少し待っててと、三条課長は執務室の奥にある部屋へと入って行った。
 微かにシャワーの音が聞こえてくる。
 午後は打ち合わせが入っていると言っていたから、そのために着替えるのだろう。
 あたしも、上司の許可を得ているとはいえ、いつまでもここにいるわけにもいかない。
 一月後に披露宴を控えている担当のお客様の、席次表や生花の手続き、料理に間違いがないかを確認する予定だ。
 一生に一度のこと、まあ一度とは限らないのは悲しいかな本当のことだけれど、この仕事はあたしは大好きだ。
 けして失敗は許されないが、全員を笑顔で見送ることができるから。
 悲しい顔をして式場をでる人はいない。
 新郎新婦もその家族も、みんなが嬉しそうに笑いあって、これからの新生活に心を躍らせている。
 今日は本当に楽しかった、ありがとうと言われることも多い。
 そのたびに、土日だって休みはないし、夜も遅いけれど、緻密な打ち合わせを重ねて今日を迎えることができてよかったと、あたし自身の頑張りを認められたように思うのだ。
「ごめんね、お待たせ」
 ドアが開いて、新しいスーツに身を包んだ三条課長が部屋からでてきた。清潔そうなシャンプーの匂いが漂ってきて、つい三十分前にこの人がラーメンを食べていたことは、あたしの白昼夢だったのではないかと思う。
「あ、いえ……あの、あたしそろそろ」
 ソファーから立ち上がると、三条課長が手をあたしの前に差し出してくる。
「そうだね。その前にスマホ貸して?」
「え、あ、すみません。スマホロッカーに入れてて……今、ないんですけど。電話でもかけるんですか?」
 申し訳ありません、と頭を下げると、三条課長は鳩が豆鉄砲を喰らったような顔をしてあたしを見つめてくる。そんなにスマートフォンを持っていないことがおかしいのだろうか。
 たしかに、周りの同僚は常にポケットの中に持ち歩いていることが多かったけれど、あたしにはよくわからなかった。
 昼休みにチェックしなければならないほど、火急の要件などそうそうないし、ゲームなどをしているわけでもないから必要もない。
「さりげなく番号の交換を断られてるってわけじゃないんだよね?」
「え……?」
 番号の交換?
 言われている意味が理解できない。
「そっか、そっか……俺はまず、笑留に意識してもらうことから始めないといけないのか」
「……?」
 ますます意味がわからない。
 三条課長はうんうんと、自分一人だけで納得した様子を見せると、幅の広い木のデスクに置いてあるメモにサラサラと何かを書き込んだ。
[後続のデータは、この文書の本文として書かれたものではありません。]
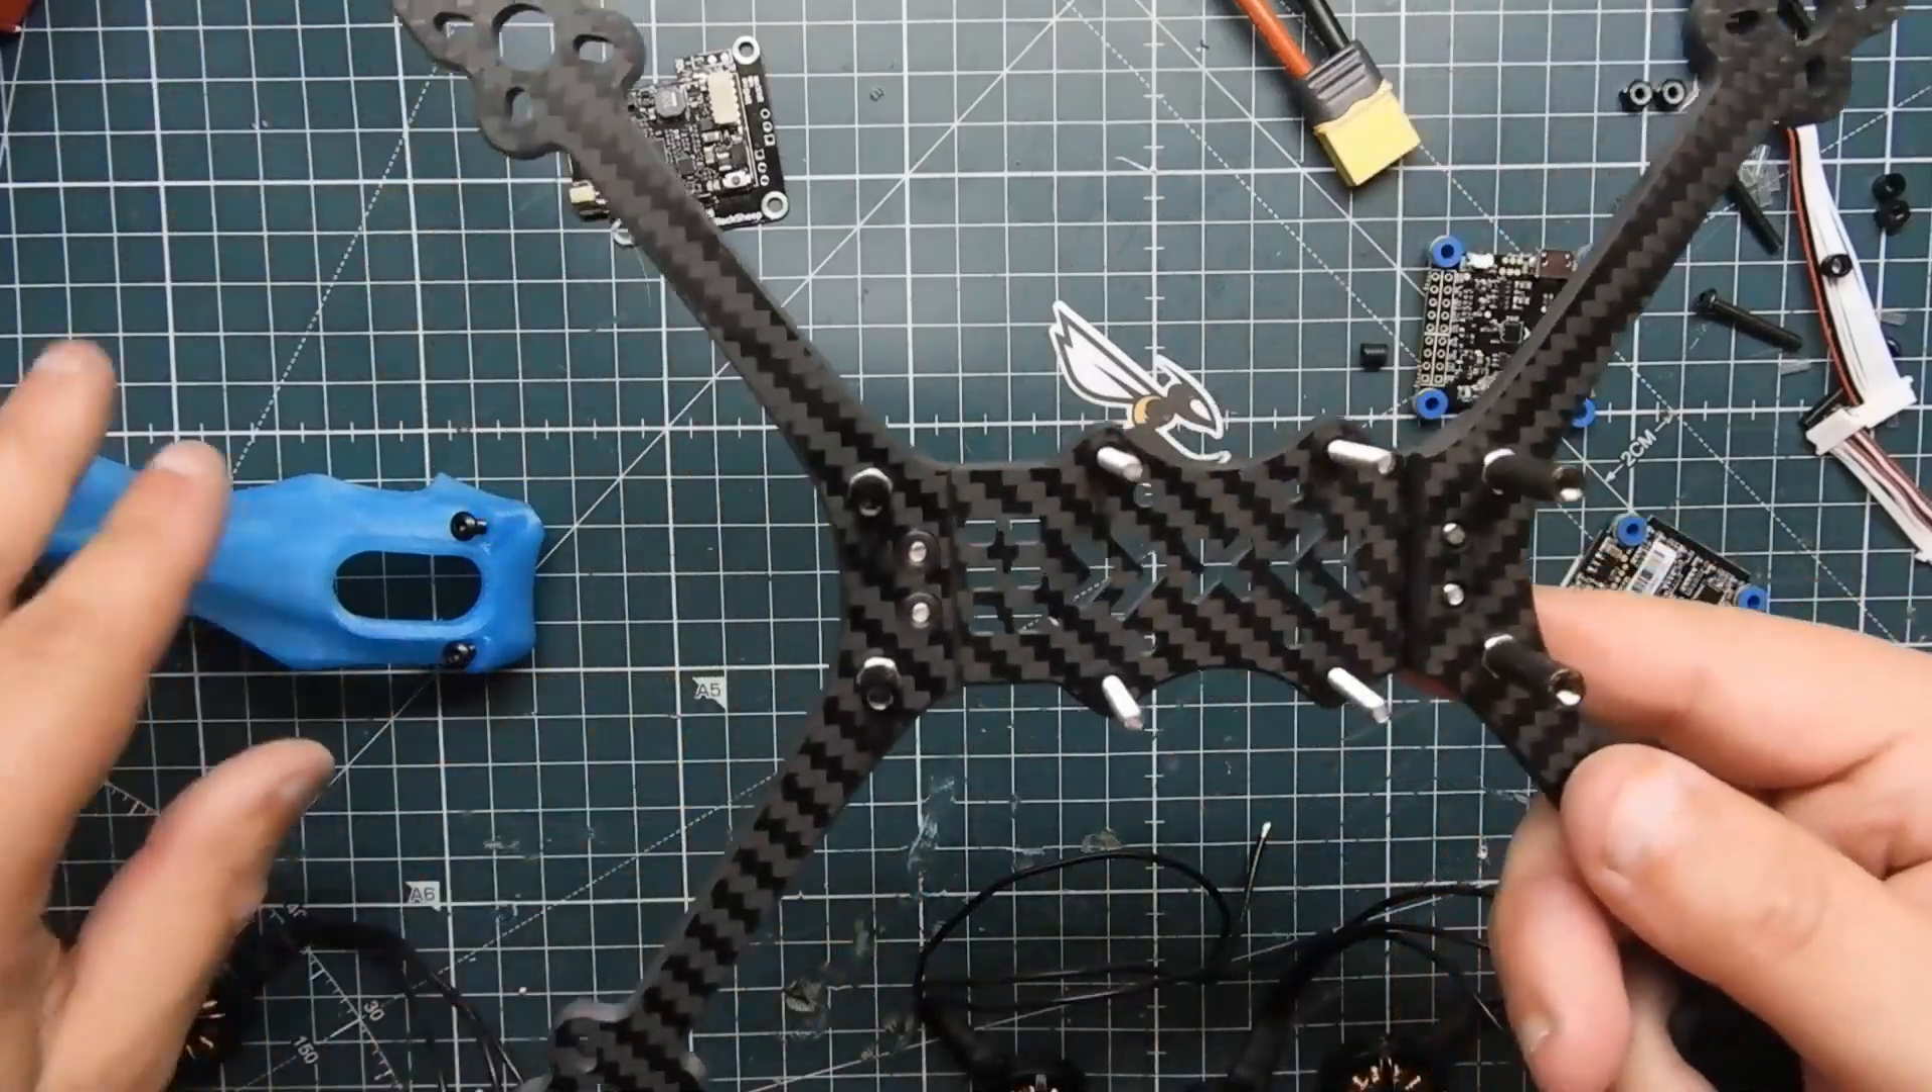I have the frame all built except for the canopy on it.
「はい、これ俺の番号ね。あと、SNSのIDも書いてあるから、仕事終わったら連絡くれる? 何時でも構わないから」
「はい、わかりました」
 あ、そうか。
 恋人のフリをするのに、連絡先も知らないのではおかしい。
 もしかして、ものすごく感じ悪かった……かもしれない。
 〝今、スマホ持ってない〟はナンパされて断る時の常套句だと、麗が言っていたことを思い出した。
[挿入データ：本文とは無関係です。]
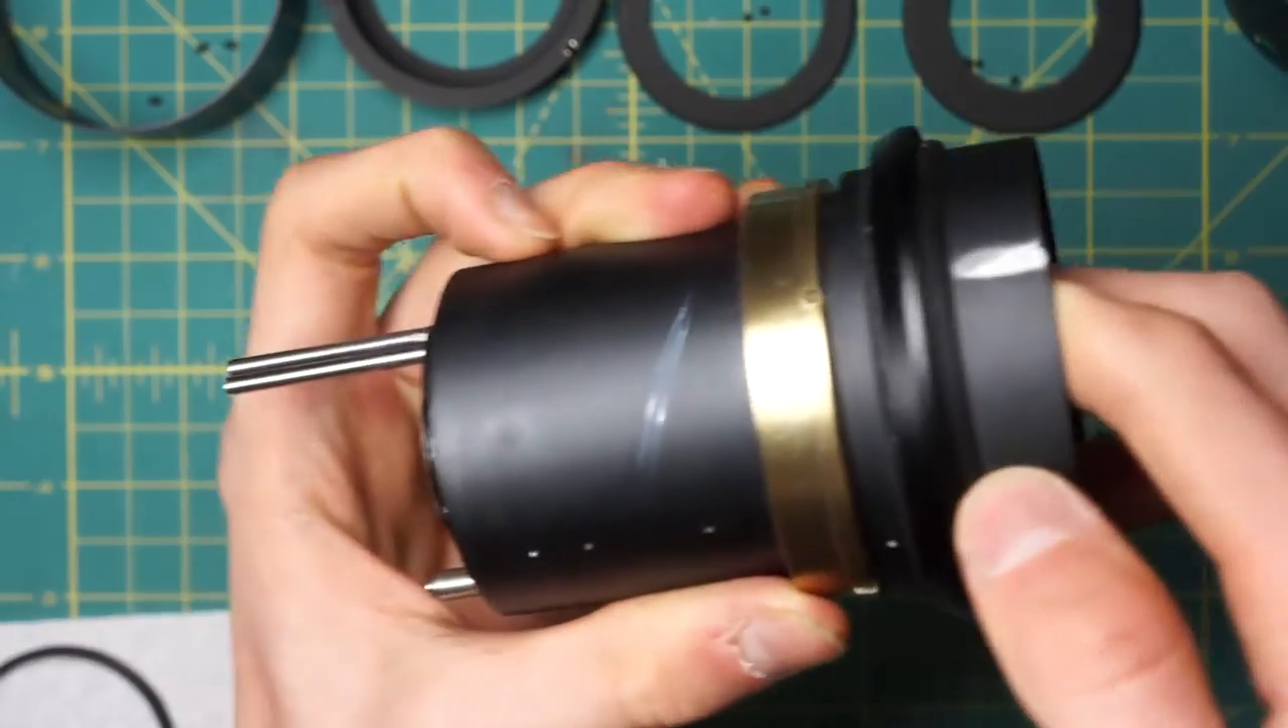So now i've got the two sections together.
 あたしは本当に持ってないから、正直にそう答えただけだけど、三条課長からしたら番号を教えたくないと感じたのかもしれない。
 なんだか、もう……ますます自己嫌悪に陥りそうだ。
 どうして、好きな人相手だとうまく話せないんだろう。
 誰に対しても、明るく社交的な麗みたいになりたかった。
 もらったメモをなくさないようにポケットに入れて、重苦しいため息が漏れた。